The zona pellucida in mammals plays a role analogous to that of the vitelline envelope. The binding of sperm to the zona is relatively, but not absolutely, species-specific (species specificity should not be a major problem when fertilization occurs internally). The mouse sperm can concentrate its proteolylic enzymes directly at the point of attachment at the zona pellucida.

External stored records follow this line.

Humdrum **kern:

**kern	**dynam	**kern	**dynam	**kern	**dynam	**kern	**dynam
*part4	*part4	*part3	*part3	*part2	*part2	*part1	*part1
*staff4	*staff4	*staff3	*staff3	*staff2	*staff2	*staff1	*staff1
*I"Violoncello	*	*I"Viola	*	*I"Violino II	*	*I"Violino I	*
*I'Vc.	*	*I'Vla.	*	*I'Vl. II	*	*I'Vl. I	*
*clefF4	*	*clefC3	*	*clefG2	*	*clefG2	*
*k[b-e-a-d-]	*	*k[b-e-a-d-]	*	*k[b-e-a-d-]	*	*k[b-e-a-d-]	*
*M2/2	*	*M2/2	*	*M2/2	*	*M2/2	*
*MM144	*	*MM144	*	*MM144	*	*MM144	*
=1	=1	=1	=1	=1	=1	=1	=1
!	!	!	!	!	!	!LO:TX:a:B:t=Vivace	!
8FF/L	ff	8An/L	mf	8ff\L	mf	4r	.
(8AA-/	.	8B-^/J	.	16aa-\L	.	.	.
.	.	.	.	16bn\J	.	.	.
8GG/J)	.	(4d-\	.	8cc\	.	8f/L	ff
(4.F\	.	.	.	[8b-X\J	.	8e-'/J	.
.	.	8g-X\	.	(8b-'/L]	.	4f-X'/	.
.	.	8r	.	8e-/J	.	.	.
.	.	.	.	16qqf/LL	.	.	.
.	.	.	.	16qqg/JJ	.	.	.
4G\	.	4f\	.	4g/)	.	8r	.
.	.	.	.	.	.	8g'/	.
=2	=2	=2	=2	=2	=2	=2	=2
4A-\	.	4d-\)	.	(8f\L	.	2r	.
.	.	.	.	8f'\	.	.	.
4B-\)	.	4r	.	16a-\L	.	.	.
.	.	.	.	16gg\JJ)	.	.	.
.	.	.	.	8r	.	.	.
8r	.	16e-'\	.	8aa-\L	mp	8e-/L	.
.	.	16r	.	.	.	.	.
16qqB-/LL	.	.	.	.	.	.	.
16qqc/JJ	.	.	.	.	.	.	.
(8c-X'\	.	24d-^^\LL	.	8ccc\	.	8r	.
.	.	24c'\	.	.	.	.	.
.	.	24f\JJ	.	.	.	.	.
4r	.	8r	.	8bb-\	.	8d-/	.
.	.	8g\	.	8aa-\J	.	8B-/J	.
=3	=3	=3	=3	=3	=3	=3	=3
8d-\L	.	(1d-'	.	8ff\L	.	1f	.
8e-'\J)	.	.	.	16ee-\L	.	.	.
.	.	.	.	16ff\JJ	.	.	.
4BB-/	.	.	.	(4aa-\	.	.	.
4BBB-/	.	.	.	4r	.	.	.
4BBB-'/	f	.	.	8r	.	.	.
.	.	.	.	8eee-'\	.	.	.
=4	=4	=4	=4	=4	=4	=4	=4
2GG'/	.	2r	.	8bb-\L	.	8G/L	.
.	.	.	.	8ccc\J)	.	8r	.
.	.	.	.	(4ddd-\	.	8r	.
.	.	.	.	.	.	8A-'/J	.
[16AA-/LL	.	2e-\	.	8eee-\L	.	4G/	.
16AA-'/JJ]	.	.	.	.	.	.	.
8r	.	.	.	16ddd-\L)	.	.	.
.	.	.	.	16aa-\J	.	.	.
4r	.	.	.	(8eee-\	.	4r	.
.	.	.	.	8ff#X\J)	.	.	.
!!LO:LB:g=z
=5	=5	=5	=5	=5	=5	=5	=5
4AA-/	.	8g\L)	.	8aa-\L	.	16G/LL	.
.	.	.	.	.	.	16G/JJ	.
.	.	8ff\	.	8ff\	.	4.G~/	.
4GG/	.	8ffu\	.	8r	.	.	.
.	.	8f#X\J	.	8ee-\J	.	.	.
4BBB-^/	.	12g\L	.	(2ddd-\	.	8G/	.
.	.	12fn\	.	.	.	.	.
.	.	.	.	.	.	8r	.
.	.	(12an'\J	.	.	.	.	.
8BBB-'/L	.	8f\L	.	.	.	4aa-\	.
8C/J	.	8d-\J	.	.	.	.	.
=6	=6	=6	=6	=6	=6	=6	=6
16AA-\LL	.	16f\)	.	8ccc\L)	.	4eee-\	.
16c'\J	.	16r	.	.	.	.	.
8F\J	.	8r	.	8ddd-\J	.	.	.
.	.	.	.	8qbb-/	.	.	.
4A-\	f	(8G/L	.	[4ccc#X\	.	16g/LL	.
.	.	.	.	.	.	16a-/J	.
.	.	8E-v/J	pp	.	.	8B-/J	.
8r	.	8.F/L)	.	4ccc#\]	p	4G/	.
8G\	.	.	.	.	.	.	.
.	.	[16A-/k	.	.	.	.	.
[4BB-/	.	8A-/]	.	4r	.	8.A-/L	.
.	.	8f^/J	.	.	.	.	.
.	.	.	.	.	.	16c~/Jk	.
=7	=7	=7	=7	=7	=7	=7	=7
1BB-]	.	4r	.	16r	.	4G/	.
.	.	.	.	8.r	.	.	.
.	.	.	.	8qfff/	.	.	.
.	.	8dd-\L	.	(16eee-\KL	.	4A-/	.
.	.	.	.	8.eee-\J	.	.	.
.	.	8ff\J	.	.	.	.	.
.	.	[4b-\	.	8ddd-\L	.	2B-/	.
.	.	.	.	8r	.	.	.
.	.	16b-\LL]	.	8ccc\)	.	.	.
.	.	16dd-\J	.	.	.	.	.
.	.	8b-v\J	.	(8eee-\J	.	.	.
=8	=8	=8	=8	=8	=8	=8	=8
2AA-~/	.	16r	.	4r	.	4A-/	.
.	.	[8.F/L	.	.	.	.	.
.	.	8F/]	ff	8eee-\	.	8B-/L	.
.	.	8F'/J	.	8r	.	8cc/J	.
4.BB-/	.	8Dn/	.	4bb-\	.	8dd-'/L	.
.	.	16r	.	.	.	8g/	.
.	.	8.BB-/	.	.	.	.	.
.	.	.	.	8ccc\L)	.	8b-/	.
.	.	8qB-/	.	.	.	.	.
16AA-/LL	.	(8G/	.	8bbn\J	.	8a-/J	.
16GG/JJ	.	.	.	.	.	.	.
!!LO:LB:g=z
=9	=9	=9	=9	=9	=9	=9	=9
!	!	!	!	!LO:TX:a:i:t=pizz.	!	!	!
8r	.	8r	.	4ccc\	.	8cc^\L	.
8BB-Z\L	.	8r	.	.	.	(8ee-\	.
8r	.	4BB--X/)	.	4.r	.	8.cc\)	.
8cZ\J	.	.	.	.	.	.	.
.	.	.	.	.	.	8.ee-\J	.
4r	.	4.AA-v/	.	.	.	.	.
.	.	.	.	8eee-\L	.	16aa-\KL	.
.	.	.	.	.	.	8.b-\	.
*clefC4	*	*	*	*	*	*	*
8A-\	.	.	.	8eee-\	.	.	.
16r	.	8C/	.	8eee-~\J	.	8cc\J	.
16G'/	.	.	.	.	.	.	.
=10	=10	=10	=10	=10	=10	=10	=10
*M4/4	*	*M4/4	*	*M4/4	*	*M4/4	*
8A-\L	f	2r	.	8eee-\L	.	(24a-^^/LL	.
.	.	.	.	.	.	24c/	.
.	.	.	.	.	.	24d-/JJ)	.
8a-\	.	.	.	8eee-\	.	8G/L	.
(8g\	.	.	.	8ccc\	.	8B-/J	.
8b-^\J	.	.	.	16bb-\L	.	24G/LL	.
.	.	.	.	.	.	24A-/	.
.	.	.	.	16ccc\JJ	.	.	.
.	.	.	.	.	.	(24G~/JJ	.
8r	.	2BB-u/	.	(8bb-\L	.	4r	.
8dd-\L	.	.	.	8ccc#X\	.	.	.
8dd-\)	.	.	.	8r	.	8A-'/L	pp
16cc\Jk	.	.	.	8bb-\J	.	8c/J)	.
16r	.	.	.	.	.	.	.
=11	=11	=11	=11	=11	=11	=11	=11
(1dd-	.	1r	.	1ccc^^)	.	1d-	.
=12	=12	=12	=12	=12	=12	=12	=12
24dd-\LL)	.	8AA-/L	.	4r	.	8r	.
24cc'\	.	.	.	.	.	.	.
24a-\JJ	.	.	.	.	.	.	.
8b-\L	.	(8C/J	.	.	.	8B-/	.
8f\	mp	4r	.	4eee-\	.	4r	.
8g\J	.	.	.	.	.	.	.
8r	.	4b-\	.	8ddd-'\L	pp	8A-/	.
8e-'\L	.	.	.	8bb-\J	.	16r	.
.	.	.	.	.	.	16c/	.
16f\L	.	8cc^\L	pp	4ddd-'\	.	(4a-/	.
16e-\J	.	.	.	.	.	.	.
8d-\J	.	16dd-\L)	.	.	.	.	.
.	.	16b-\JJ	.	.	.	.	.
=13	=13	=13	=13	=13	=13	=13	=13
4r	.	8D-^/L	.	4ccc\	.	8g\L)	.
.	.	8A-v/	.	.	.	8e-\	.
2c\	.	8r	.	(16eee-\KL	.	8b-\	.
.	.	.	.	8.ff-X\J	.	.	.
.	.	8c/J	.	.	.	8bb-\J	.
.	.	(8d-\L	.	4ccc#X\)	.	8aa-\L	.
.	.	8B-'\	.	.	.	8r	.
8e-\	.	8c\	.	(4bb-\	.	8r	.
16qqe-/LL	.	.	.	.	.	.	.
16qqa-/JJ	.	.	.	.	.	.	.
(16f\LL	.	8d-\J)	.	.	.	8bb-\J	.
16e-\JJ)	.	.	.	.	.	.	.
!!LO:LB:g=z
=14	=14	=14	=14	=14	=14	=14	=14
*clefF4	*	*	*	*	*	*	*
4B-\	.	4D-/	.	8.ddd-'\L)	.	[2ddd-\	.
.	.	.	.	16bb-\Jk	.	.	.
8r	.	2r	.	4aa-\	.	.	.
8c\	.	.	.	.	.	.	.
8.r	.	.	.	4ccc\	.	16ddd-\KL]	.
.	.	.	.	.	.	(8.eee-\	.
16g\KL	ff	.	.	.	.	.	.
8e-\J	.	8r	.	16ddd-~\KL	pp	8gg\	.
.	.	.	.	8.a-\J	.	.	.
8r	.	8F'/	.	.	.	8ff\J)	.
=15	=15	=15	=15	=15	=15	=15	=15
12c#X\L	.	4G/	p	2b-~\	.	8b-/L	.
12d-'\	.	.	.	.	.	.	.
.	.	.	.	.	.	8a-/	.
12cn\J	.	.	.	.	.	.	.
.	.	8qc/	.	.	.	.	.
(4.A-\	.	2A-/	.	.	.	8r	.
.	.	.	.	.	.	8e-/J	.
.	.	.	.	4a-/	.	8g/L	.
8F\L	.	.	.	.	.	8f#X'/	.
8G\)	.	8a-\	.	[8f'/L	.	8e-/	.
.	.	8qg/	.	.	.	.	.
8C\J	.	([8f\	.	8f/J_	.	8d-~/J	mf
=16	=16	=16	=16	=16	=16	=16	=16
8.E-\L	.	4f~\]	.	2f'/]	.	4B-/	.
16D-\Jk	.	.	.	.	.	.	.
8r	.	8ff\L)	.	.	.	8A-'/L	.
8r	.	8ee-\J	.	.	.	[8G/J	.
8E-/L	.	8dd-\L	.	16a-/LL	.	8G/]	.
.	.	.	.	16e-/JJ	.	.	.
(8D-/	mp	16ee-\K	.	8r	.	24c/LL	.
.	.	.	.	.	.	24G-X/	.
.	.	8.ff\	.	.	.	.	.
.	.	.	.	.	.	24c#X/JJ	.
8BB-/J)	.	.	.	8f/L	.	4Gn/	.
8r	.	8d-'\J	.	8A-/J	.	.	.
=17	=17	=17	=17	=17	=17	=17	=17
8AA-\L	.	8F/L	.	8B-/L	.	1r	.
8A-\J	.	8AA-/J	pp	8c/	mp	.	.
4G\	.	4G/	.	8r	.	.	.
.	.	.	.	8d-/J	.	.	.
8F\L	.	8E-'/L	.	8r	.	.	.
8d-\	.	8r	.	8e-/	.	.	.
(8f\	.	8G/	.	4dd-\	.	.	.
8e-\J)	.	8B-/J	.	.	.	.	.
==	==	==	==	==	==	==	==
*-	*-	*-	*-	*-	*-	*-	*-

Fusion between egg and sperm cell membranes
Recognition of sperm by the vitelline envelope or zona is followed by the lysis of that portion of the envelope in the region of the sperm head. This lysis is followed by the fusion of the sperm cell membrane with the cell membrane of the egg. The first step in fusion is the formation of small extensions of the egg surface called microvilli. Sperm-egg fusion appears to cause the polymerization of actin and the extension of several microvilli to form the fertilization cone. This cytoplasmic protoberance averages 7 m m in length and 2m m in width. Homology between the egg and the sperm is again demonstrated, because the fertilization cone, like the acrosomal process, appears to be extended the polymerization of actin. The sperm and egg membranes join together and material from the sperm cell membrane can later be found on the egg membrane. The sperm nucleus and tail pass through the cytoplasmic bridge, which is widened by the actin polymerization.
Fusion is an active process, often mediated by specific "fusogenic" proteins. Proteins such as the HA protein of influenza virus and the F protein of Sendai virus are known to promote cell fusion, and it is possible that bindin is also such a protein. It appears, then, that one of the proteins on the sperm head is capable of stimulating the fusion of the sperm and egg cell membranes.